The Consumer Financial Protection Bureau released its final rule on banks’ lending data reports, addressing industry concerns by easing the threshold for lenders that must submit small business loan demographic information.
Under the rule released Thursday, only those lenders that issue 100 small business loans each year must collect and report data about small business loan recipients’ race, ethnicity, gender, and other information.
The CFPB’s initial proposal—to apply the requirement to firms that make at least 25 loans a year—caused lenders’ outcry that the threshold was too low.
The rule, mandated by Section 1071 of the Dodd-Frank Act, would still capture demographic data on more than 95% of small business loans issued in the US each year, the CFPB said.
“This small business loan census will give the public key data on this market to ensure that banks and nonbanks are serving small businesses fairly,” CFPB Director Rohit Chopra said in a statement.
The final rule also was revised to require demographic information provided only by borrowers themselves. Lenders were concerned that the initial proposal had provisions that could have forced loan officers to make judgments about a potential borrower’s race, gender, ethnicity or other factors, if the applicant didn’t provide that data.
The rule also clearly defines what constitutes a small business, only requiring lenders to report data on loans issued to firms with gross revenue under $5 million in the previous fiscal year.
The CFPB emphasized that the requirement also applies to all nonbank lenders—including credit unions, savings associations, and fintechs.
Small lenders will have additional time to phase in the rule.
Lenders that issue at least 2,500 small business loans each year will have to begin collecting data on Oct. 1, 2024. Those that issue at least 500 small business loans will have to begin collecting data on April 1, 2025.
And small lenders issuing between 100 and 500 small business loans each year won’t have to start collecting data until Jan. 1, 2026.
In addition, the CFPB is working on a supplementary proposal that would give more compliance time for small lenders that already score well on providing loans to minority- and women-owned small businesses.

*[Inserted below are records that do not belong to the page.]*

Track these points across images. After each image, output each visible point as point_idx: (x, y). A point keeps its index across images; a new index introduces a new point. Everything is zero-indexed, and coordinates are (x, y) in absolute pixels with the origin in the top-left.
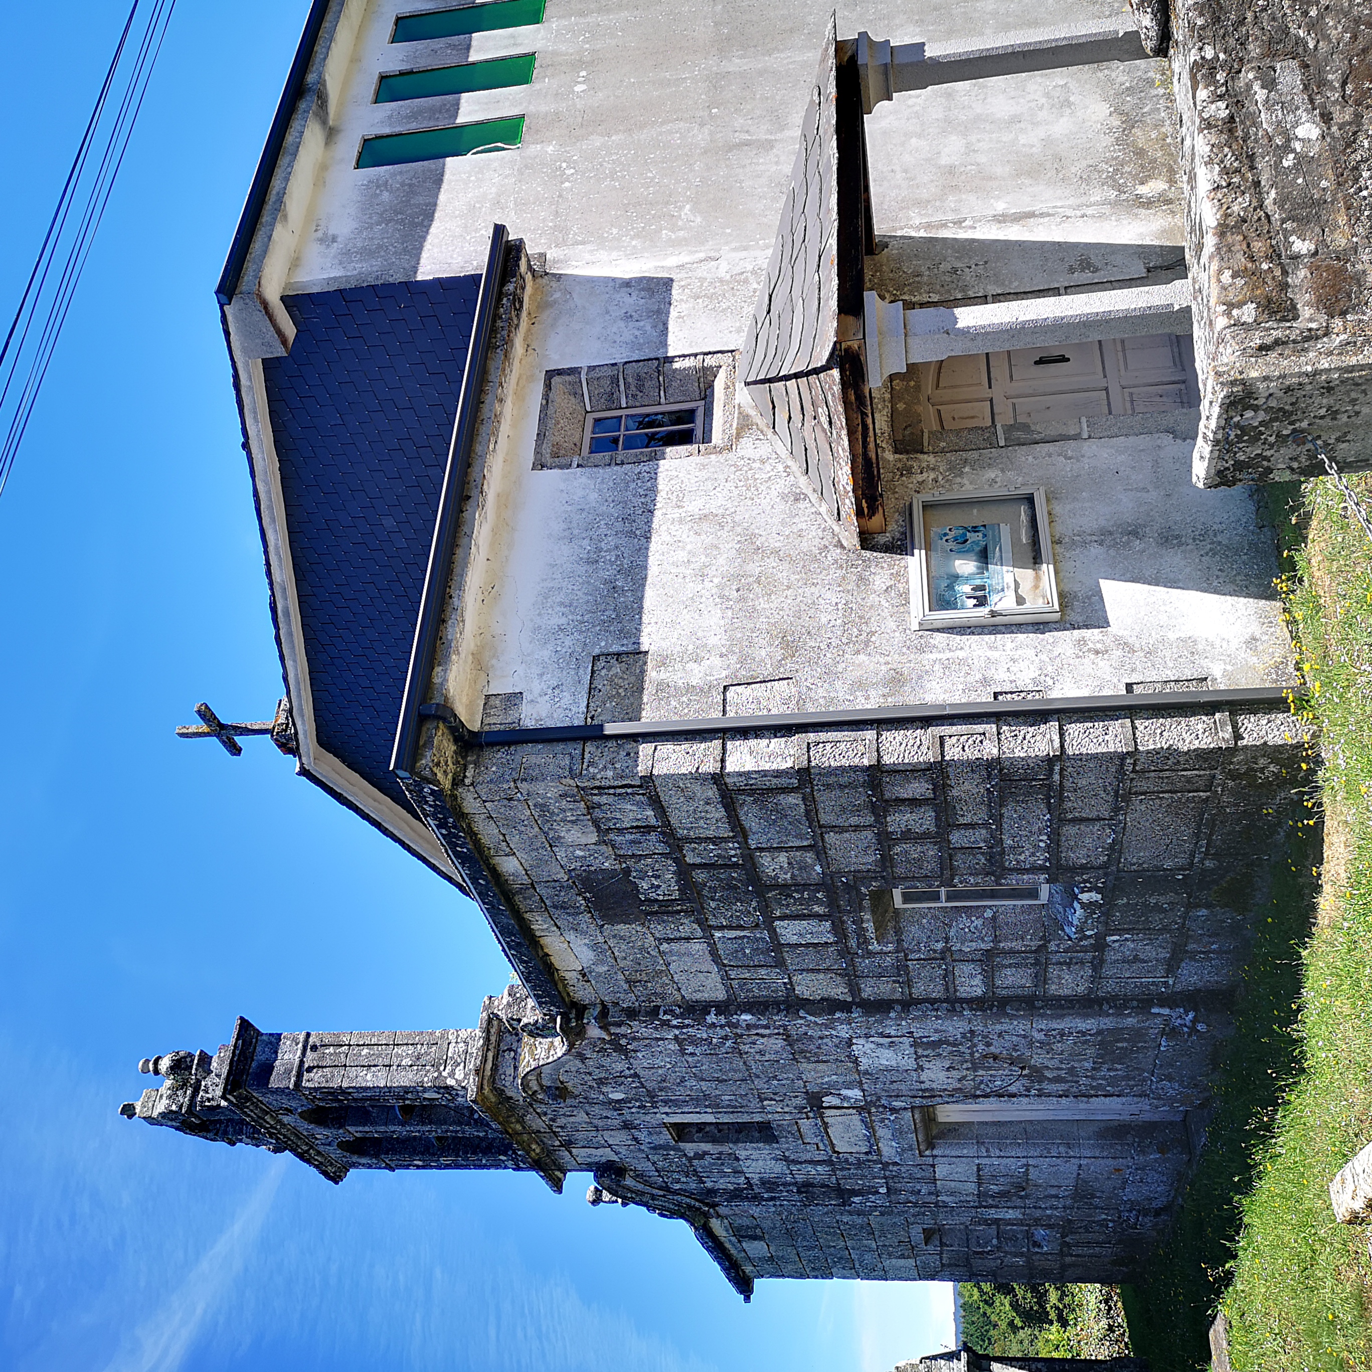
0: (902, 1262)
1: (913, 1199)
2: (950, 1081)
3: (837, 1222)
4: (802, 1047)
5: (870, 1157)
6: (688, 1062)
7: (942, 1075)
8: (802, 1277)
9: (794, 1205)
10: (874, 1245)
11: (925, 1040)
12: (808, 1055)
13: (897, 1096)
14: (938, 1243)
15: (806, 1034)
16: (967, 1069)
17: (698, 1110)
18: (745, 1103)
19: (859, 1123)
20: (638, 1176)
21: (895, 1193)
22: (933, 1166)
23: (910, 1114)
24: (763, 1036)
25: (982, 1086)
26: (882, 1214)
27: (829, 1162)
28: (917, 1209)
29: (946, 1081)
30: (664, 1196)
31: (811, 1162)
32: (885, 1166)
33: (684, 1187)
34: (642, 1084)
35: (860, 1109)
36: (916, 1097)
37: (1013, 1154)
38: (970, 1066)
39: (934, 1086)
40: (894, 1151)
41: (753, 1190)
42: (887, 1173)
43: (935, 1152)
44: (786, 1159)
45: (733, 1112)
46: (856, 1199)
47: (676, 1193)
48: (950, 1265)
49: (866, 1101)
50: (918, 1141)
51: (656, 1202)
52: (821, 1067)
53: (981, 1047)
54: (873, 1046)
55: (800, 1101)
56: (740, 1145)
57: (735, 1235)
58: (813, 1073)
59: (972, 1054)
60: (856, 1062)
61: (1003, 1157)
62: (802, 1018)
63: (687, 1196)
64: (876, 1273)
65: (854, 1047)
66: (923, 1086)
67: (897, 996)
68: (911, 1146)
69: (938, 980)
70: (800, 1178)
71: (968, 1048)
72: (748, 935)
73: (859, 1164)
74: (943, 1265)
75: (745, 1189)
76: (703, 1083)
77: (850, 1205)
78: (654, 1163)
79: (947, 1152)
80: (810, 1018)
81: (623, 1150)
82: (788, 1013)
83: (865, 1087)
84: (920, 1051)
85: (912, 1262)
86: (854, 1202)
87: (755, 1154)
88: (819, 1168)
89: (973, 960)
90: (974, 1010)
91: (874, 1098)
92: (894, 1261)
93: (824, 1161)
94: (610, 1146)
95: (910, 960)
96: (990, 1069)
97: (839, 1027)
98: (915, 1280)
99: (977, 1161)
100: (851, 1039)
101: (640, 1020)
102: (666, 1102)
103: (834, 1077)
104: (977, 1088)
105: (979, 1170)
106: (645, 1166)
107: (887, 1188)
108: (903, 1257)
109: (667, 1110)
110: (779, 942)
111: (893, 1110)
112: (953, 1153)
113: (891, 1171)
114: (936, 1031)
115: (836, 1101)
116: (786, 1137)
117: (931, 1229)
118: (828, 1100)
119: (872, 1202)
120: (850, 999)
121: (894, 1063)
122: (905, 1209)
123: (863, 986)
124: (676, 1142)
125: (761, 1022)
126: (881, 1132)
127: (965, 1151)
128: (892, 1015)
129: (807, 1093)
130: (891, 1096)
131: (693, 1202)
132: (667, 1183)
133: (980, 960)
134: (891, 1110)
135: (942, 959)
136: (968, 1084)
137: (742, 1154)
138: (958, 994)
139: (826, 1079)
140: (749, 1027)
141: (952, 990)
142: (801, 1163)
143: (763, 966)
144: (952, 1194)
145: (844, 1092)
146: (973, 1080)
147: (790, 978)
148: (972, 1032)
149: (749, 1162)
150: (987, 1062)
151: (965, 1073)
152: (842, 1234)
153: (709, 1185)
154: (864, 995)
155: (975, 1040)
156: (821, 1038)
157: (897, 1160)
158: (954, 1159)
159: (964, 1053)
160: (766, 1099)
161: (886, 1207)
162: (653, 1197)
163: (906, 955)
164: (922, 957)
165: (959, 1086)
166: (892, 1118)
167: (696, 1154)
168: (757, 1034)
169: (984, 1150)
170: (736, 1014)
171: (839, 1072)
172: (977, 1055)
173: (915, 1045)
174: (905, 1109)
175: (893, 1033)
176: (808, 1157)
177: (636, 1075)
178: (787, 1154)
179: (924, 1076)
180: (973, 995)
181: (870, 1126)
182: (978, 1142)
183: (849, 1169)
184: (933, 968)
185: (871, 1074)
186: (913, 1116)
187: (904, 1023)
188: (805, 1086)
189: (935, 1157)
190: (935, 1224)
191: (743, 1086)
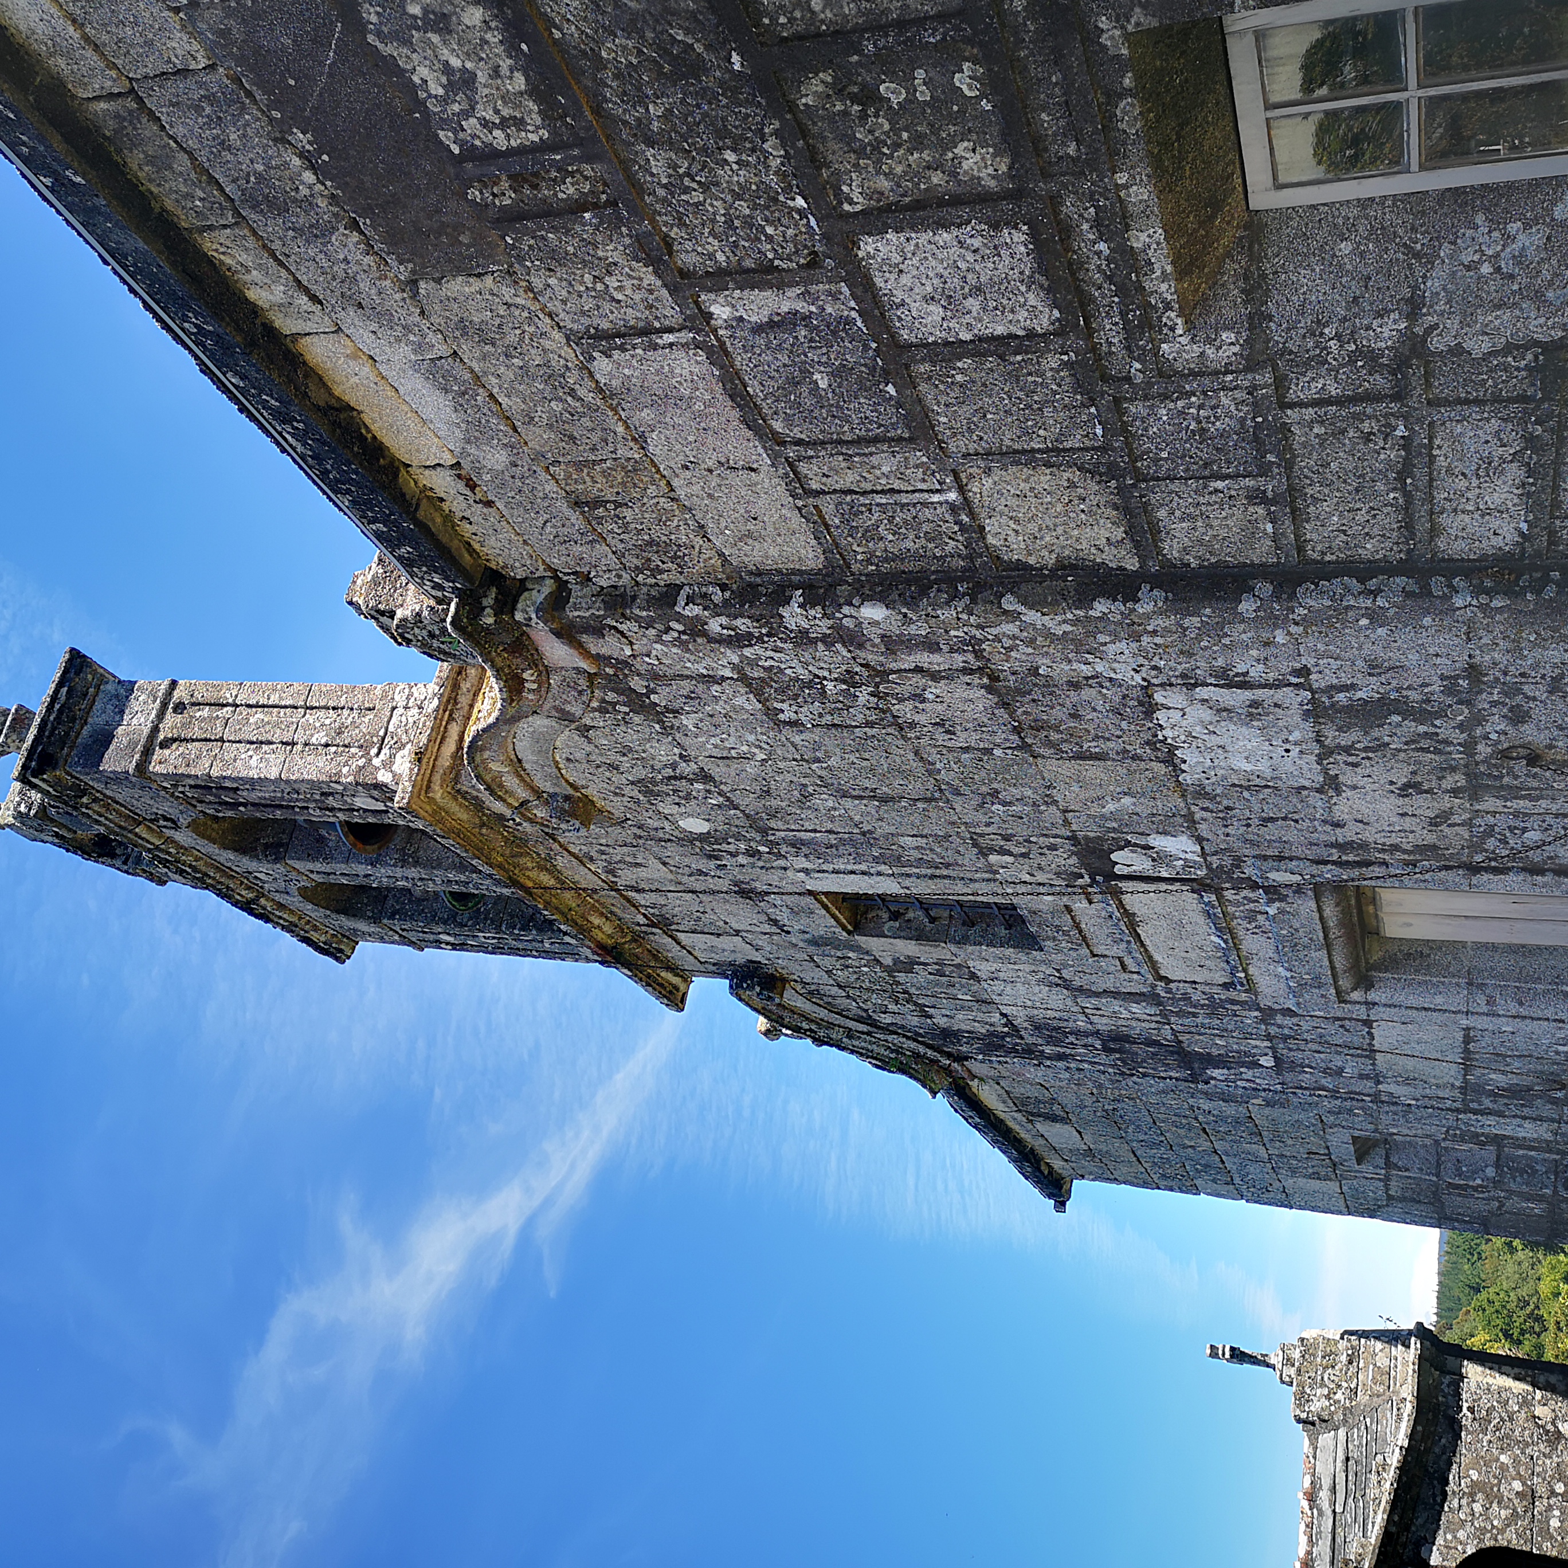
0: (1315, 1184)
1: (1327, 1082)
2: (1408, 823)
3: (1192, 1108)
4: (1035, 710)
5: (1233, 994)
6: (795, 746)
7: (1388, 807)
8: (1145, 1185)
9: (1104, 1073)
10: (1263, 1153)
11: (1341, 697)
12: (1054, 736)
13: (1280, 858)
14: (1381, 1162)
15: (1034, 671)
16: (1455, 792)
17: (863, 867)
18: (950, 856)
19: (1201, 920)
20: (811, 993)
21: (1292, 1069)
22: (1368, 1023)
23: (1313, 904)
24: (935, 676)
25: (1491, 843)
26: (1269, 1104)
27: (1151, 998)
28: (1338, 1102)
29: (1399, 823)
30: (869, 1034)
31: (1116, 995)
32: (1268, 1014)
33: (898, 1020)
34: (728, 799)
35: (1199, 886)
36: (1325, 863)
37: (1549, 1013)
38: (1462, 783)
39: (1369, 835)
40: (1283, 986)
41: (1022, 1038)
42: (1273, 1030)
43: (1373, 996)
44: (1066, 985)
45: (933, 877)
46: (1216, 1073)
47: (887, 1029)
48: (1403, 1199)
49: (1209, 867)
50: (1333, 968)
51: (856, 1043)
52: (1092, 770)
53: (1496, 725)
54: (1207, 715)
55: (1064, 859)
56: (970, 948)
57: (1020, 1111)
58: (1075, 788)
59: (1469, 747)
60: (1170, 759)
61: (1524, 1018)
62: (1014, 616)
63: (908, 1038)
64: (1272, 1195)
65: (1161, 716)
66: (1339, 835)
67: (1261, 552)
68: (1318, 977)
69: (1380, 486)
70: (1103, 1024)
71: (1461, 726)
72: (802, 307)
73: (1214, 1007)
74: (1390, 1198)
75: (1007, 1034)
76: (848, 803)
77: (1207, 1083)
78: (829, 972)
79: (1399, 998)
80: (1031, 616)
81: (762, 941)
82: (974, 600)
83: (1203, 829)
84: (1330, 734)
85: (1333, 1186)
86: (1215, 1079)
87: (1007, 971)
88: (1135, 1008)
89: (1497, 399)
90: (1487, 592)
91: (1228, 862)
92: (1301, 1182)
93: (1142, 994)
94: (737, 933)
95: (1292, 406)
96: (1514, 793)
97: (1111, 649)
98: (1340, 1213)
99: (1464, 1022)
100: (1147, 688)
101: (638, 619)
102: (796, 845)
103: (1127, 801)
104: (1476, 847)
105: (1467, 1040)
106: (813, 975)
107: (1275, 1057)
108: (1316, 1176)
109: (802, 863)
110: (893, 336)
111: (1274, 892)
112: (1412, 1001)
113: (1280, 1026)
114: (1374, 668)
115: (1140, 864)
116: (1054, 939)
117: (1367, 1139)
118: (1125, 860)
119: (1248, 1080)
120: (1132, 564)
121: (1263, 767)
122: (1310, 1100)
123: (1162, 513)
124: (849, 933)
125: (913, 629)
126: (1251, 943)
127: (1439, 1000)
128: (1247, 606)
129: (1073, 838)
130: (1265, 858)
131: (922, 1049)
132: (866, 1011)
133: (1523, 399)
134: (1267, 890)
135: (1398, 397)
136: (1455, 837)
137: (983, 969)
138: (1441, 543)
139: (1111, 807)
140: (891, 644)
141: (1422, 526)
142: (1097, 995)
143: (876, 440)
144: (1408, 1081)
145: (1158, 841)
146: (1469, 824)
147: (962, 489)
148: (1473, 671)
149: (998, 987)
150: (1510, 772)
151: (1447, 802)
152: (1204, 1130)
153: (942, 1022)
154: (1171, 549)
155: (1482, 702)
156: (1074, 686)
157: (1290, 1004)
158: (1415, 1013)
159: (1447, 742)
160: (992, 850)
161: (1276, 1092)
162: (850, 1034)
163: (1280, 384)
164: (1334, 390)
165: (1430, 839)
166: (1272, 911)
167: (896, 961)
168: (918, 670)
169: (1482, 1000)
170: (851, 604)
171: (1136, 787)
172: (1483, 750)
173: (1315, 712)
174: (1299, 890)
175: (1256, 672)
176: (1109, 984)
177: (705, 777)
178: (1065, 974)
179: (1344, 807)
180: (1491, 545)
181: (1225, 928)
182: (1470, 984)
183: (1195, 1015)
184: (1367, 438)
185: (1212, 798)
186: (1320, 909)
187: (1280, 637)
188: (1067, 823)
189: (1370, 1005)
190: (1376, 1131)
191: (933, 814)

The CFPB took other steps to simplify reporting. The final rule waives a requirement to report any data about loans that lenders supply under the Home Mortgage Disclosure Act.
The agency is also allowing lenders to use tools developed by third-party firms or industry groups to improve data reporting. The CFPB provided a model form that lenders can use for reporting.
“Increased transparency around small business lending can boost lending to underserved smalI businesses in the same way that better mortgage data increased lending to Black and Latinx borrowers,” Jesse Van Tol, president and CEO of the National Community Reinvestment Coalition, said in a statement.
The CFPB’s model form, standards for reporting and making new requirements compatible with existing reporting requirements make the rule “largely beneficial to helping ETA members provide loans to small businesses,” said Scott Talbot, senior vice president for government relations at the Electronic Transactions Association, referring to its payments tech company members.
The CFPB is required to make small business data public, but is still working on ways to anonymized them for borrowers’ privacy.
The agency said it plans to use enforcement tools to ensure that some lenders don’t discourage loan applicants from providing data.
The 1071 rule has had a long path to completion.
Included in Dodd-Frank, the CFPB didn’t release a proposal until the California Reinvestment Coalition sued the agency. They eventually settled and agreed to a March 31 deadline to release a final rule.
Republican lawmakers and the Independent Community Bankers of America, a trade group for small banks, sought to delay the rule.
But the CFPB noted that a pending proposal from the Federal Reserve, the Federal Deposit Insurance Corp., and the Office of the Comptroller of the Currency relies on the 1071 data collection to evaluate banks’ lending and investment into low- to moderate-income communities.
A CFPB official said on a call with reporters Thursday that any potential lawsuit from industry to block the rule could have implications for the banking agencies’ attempts to rewrite rules for the Community Reinvestment Act, a federal law that seeks to encourage lending to underserved communities.